QUOTED TEXT:
=====

Pushing 90, Avern Cohn not ready to adjourn career

DETROIT -- Notes on the family fridge to remind to “pick up milk” or “Bobby’s soccer game 6:30 tonight” are a common sight in Michigan homes.

Avern Cohn uses such notes, too — except his are stuck to the bench in a federal courtroom in Detroit. And Cohn, a federal judge, is trying to remind himself that a jurist doesn’t always have to have the last word.

“Always remember that lawyers have as much right to be in the courtroom as the judge!” one note reads.

“He who angers you controls you,” another says.

“No matter how high the throne, there sits but an ass!” a third note warns.

Cohn, a feisty, opinionated and forceful judge, says the adages have served him well during a 33-year judicial career.

“Those notes are out there as cautions — yellow flags — to remind me who I am, what my role is and how to deal with problems,” he explained. “The trouble is,” he quickly added, “I don’t always see them because I wear bifocals.”

=====

REQUESTS:
A - Condense the paragraph of the article on Avern Cohn that starts "Avern Cohn uses such notes, too" into one shorter sentence that keeps its main facts.
B - In the article on Avern Cohn, reproduce the part that opens with the words containing "Pushing 90, Avern" and closes with "the last word.", changing "bench" to "desk".

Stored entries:
=====

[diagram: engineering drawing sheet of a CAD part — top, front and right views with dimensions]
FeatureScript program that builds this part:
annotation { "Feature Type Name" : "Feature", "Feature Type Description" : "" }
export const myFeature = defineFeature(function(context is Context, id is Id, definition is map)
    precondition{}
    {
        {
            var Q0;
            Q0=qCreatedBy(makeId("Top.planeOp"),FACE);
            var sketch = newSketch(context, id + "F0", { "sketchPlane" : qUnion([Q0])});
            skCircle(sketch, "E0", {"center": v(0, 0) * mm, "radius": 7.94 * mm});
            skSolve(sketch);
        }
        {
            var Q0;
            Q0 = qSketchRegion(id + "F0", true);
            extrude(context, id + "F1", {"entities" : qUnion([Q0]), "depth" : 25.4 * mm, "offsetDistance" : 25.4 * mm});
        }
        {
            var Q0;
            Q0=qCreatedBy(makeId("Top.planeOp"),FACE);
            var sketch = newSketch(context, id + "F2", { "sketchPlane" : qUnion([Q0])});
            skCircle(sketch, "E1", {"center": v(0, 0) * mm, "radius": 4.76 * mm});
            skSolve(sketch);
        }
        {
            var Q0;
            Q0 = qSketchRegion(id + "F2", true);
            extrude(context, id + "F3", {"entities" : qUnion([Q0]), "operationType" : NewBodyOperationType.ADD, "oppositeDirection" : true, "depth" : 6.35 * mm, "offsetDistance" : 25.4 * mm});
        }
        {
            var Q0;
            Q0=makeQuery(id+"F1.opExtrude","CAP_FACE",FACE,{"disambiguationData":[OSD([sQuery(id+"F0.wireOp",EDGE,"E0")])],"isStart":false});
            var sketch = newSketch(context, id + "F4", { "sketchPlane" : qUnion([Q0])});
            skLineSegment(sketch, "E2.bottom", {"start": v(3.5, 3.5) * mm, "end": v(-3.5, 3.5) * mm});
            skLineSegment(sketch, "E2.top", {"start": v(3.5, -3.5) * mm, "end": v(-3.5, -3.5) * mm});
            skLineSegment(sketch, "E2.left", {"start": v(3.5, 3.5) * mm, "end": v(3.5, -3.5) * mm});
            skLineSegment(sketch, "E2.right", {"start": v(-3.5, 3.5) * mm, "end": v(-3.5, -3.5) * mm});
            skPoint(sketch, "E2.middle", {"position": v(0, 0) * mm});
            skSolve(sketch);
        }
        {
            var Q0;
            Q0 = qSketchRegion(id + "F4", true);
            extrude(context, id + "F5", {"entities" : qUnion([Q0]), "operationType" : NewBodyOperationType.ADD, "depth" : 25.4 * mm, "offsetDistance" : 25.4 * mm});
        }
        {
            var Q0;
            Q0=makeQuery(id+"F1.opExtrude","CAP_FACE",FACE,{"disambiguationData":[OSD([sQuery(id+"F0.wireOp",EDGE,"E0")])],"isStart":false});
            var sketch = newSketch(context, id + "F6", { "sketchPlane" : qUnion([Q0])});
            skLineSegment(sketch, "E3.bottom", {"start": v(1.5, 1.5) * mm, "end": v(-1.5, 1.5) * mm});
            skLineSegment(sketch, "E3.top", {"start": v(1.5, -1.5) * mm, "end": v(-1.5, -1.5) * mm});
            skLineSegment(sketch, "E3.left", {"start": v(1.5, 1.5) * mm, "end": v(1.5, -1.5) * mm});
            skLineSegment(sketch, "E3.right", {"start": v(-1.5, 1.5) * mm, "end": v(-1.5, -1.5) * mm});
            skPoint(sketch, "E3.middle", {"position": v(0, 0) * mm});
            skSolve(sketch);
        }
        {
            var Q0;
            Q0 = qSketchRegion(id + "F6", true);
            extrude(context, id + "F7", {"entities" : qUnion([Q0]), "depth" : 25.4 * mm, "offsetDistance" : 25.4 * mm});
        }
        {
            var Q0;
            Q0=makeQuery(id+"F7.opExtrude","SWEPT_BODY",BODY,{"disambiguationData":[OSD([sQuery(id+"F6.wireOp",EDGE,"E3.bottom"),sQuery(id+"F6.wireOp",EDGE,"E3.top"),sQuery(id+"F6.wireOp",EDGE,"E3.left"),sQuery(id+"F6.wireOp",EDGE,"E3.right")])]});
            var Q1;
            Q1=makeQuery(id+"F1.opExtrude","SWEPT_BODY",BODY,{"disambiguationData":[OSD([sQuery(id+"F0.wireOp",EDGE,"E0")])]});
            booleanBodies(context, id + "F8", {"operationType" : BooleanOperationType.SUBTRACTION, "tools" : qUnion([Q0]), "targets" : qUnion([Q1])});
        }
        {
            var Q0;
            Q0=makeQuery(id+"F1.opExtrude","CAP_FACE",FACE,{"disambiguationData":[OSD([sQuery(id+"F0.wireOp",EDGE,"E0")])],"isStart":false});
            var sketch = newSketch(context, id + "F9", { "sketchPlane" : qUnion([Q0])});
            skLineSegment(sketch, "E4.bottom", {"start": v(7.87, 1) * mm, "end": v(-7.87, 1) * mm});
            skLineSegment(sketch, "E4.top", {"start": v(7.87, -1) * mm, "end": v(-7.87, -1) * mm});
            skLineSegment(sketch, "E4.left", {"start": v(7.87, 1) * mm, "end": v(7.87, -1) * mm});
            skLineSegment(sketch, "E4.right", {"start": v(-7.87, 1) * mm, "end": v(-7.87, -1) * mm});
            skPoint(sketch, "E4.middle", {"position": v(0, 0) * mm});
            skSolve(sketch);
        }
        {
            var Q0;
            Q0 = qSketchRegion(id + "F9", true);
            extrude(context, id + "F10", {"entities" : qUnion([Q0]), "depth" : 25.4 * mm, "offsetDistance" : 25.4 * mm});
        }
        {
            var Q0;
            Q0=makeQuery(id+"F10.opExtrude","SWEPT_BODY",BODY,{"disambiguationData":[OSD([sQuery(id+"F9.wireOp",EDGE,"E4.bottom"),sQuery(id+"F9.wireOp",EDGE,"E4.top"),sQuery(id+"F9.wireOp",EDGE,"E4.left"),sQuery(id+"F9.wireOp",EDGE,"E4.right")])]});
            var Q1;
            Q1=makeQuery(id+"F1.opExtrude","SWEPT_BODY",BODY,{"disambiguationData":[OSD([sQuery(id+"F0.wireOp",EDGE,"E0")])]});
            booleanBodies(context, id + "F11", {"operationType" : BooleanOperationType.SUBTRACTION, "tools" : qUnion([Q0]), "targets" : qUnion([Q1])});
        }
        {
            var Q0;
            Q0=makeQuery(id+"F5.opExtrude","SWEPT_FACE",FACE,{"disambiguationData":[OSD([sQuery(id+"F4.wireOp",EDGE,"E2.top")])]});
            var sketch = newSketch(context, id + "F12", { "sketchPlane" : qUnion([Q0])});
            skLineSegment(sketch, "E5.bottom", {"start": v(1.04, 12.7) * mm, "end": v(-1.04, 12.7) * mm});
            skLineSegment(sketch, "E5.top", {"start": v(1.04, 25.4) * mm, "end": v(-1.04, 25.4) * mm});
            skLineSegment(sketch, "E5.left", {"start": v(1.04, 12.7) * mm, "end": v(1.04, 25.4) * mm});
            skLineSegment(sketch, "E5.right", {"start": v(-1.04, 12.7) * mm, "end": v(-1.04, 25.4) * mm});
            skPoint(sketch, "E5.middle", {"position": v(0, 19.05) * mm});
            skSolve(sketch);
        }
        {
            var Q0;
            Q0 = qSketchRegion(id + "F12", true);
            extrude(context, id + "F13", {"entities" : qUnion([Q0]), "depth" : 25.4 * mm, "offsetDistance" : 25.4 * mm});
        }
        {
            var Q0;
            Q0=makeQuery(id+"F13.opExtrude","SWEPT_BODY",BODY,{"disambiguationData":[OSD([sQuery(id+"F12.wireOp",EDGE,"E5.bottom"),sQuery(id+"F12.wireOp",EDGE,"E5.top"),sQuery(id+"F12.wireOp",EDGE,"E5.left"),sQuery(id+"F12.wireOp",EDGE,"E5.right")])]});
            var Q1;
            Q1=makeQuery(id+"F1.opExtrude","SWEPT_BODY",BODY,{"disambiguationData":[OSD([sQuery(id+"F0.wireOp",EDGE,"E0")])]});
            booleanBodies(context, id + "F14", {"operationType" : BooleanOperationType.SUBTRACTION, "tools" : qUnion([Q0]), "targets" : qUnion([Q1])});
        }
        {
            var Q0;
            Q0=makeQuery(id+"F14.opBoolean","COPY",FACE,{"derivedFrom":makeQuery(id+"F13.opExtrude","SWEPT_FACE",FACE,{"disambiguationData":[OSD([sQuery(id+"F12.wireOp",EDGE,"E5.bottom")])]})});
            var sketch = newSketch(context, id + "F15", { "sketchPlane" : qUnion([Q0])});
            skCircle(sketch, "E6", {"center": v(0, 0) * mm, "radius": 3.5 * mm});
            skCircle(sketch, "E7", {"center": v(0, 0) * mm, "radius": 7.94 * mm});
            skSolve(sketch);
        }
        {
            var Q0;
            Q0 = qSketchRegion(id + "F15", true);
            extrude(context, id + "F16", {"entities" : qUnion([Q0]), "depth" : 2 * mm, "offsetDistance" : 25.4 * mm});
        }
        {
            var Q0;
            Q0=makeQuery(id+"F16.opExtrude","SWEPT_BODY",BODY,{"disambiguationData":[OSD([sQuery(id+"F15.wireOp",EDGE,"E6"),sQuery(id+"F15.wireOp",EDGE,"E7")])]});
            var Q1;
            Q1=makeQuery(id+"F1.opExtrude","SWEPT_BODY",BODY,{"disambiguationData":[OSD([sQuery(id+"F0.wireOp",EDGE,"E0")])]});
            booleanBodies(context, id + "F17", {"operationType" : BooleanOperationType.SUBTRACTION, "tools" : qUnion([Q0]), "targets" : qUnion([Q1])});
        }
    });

=====

TASK SOLUTIONS:
A - Avern Cohn, a federal judge, sticks reminder notes to his bench in a Detroit federal courtroom to remind himself that a jurist doesn't always need the last word.

B -
Pushing 90, Avern Cohn not ready to adjourn career

DETROIT -- Notes on the family fridge to remind to “pick up milk” or “Bobby’s soccer game 6:30 tonight” are a common sight in Michigan homes.

Avern Cohn uses such notes, too — except his are stuck to the desk in a federal courtroom in Detroit. And Cohn, a federal judge, is trying to remind himself that a jurist doesn’t always have to have the last word.